Last week, Comstock signed a deal with KKR over its future development of its Eagle Ford shale acreage in Atascosa, Frio, Karnes, LaSalle, McMullen and Wilson Counties in South Texas.
Under the terms of the deal, KKR will have the right to participate for one-third of Comstock's working interest in wells drilled on Comstock's 28,000 net acres in exchange for paying $25,000 per acre through a drilling carry for the net acreage being acquired by KKR. Comstock expects to develop most of its acreage based on spacing units of approximately 80 acres.
The agreement will apply to wells spud by Comstock on or subsequent to March 31, 2012. Comstock will retain all of its interest in wells spud prior to March 31, 2012. Subject to certain conditions, KKR has committed to providing drilling carry equivalent to $25,000 per acre for the next 100 wells drilled on Comstock's Eagle Ford shale acreage and can continue to participate in additional wells drilled on the acreage for the same drilling carry.
"Instead of the typical JV structure that locks companies into drilling, CRK chose a more flexible agreement to protect from a decline in oil prices," Oppenheimer analyst Daniel Katzenberg wrote in a note to clients.
This JV will provide the necessary capital to accelerate drilling of this exciting oil play, while still allowing the company to have the capital to develop its Wolfbone properties in West Texas.

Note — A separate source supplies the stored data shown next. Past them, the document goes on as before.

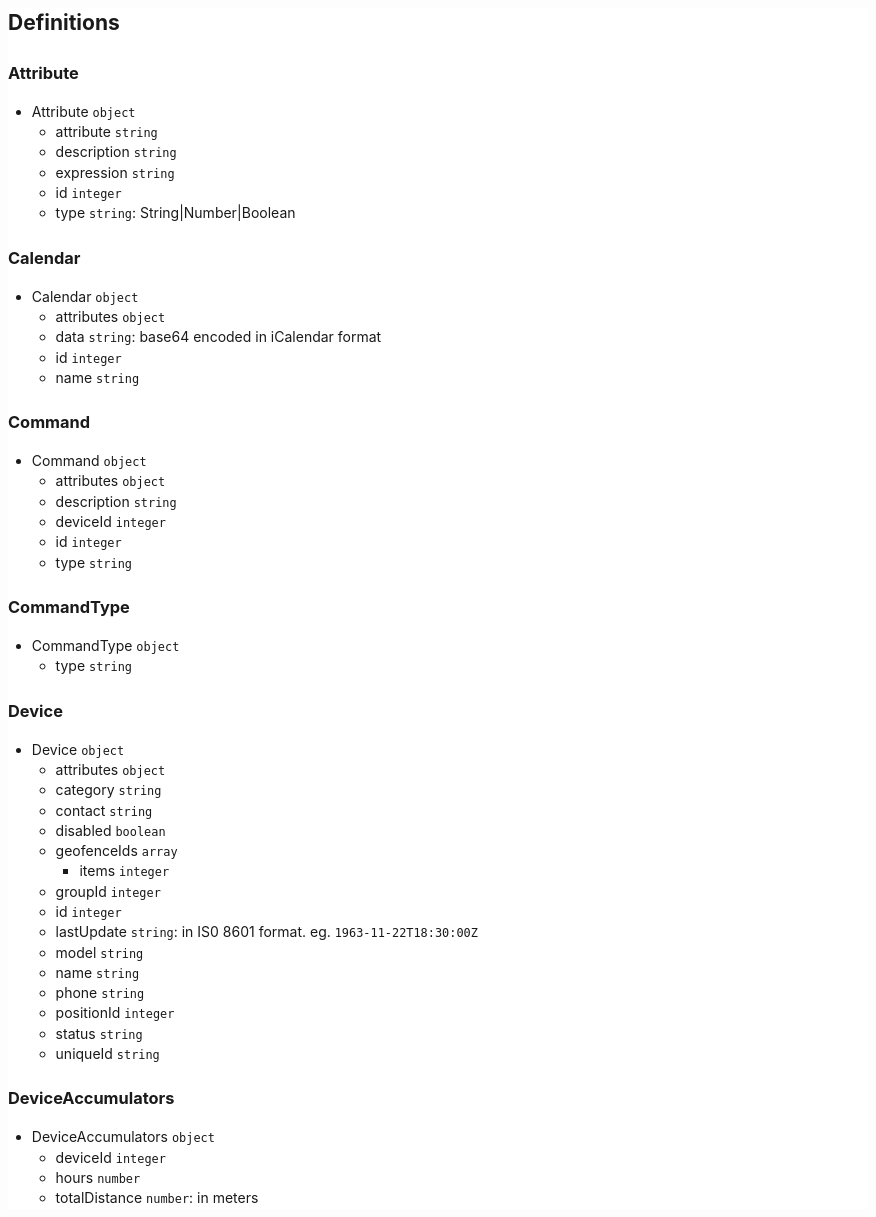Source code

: ## Definitions

### Attribute
* Attribute `object`
  * attribute `string`
  * description `string`
  * expression `string`
  * id `integer`
  * type `string`: String|Number|Boolean

### Calendar
* Calendar `object`
  * attributes `object`
  * data `string`: base64 encoded in iCalendar format
  * id `integer`
  * name `string`

### Command
* Command `object`
  * attributes `object`
  * description `string`
  * deviceId `integer`
  * id `integer`
  * type `string`

### CommandType
* CommandType `object`
  * type `string`

### Device
* Device `object`
  * attributes `object`
  * category `string`
  * contact `string`
  * disabled `boolean`
  * geofenceIds `array`
    * items `integer`
  * groupId `integer`
  * id `integer`
  * lastUpdate `string`: in IS0 8601 format. eg. `1963-11-22T18:30:00Z`
  * model `string`
  * name `string`
  * phone `string`
  * positionId `integer`
  * status `string`
  * uniqueId `string`

### DeviceAccumulators
* DeviceAccumulators `object`
  * deviceId `integer`
  * hours `number`
  * totalDistance `number`: in meters
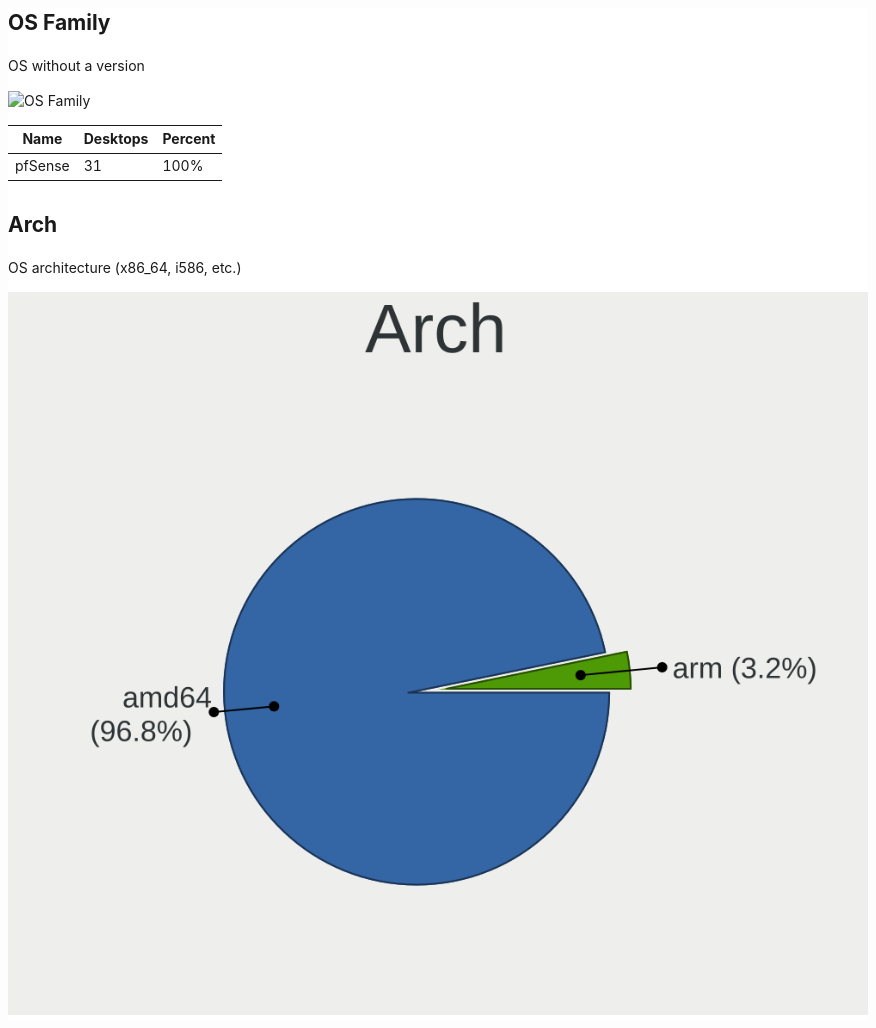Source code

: OS Family
---------

OS without a version

![OS Family](./images/pie_chart_bsd/os_family.svg)


| Name    | Desktops | Percent |
|---------|----------|---------|
| pfSense | 31       | 100%    |

Arch
----

OS architecture (x86_64, i586, etc.)

![Arch](./images/pie_chart_bsd/os_arch.svg)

"Despite the reaction, we believe the transaction boosts its 2013 oil growth outlook and strengthens the company's balance sheet. Results from its first two Wolfcamp horizontal wells are expected to be announced on the 3Q12 conference call, and could boost the oil growth outlook further," the analyst noted.
Meanwhile, the Texas-based company expects to be cash flow positive during the second half of 2012 and 2013 as oil volume growth begins to contribute to higher cash flow.
Comstock's production in the second quarter of 2012 of 583 thousand barrels of oil and 21.9 billion cubic feet of natural gas or 25.4 billion cubic feet of natural gas equivalent (Bcfe) increased 6 percent over the 24.0 Bcfe produced in the second quarter of 2011. Oil production increased 267 percent over 2011's second quarter. Oil production in the second quarter, which averaged 6,400 barrels of oil per day, grew 14 percent from the 5,600 barrels per day produced in the first quarter of 2012.
At the end of the second quarter of 2012, the company's six operated drilling rigs were all drilling oil wells in South Texas and West Texas as it has suspended its natural gas drilling operations until natural gas prices improve.
Comstock's continued success in its transition to oil drilling would lead to higher cash flow and EBITDA over the next several years.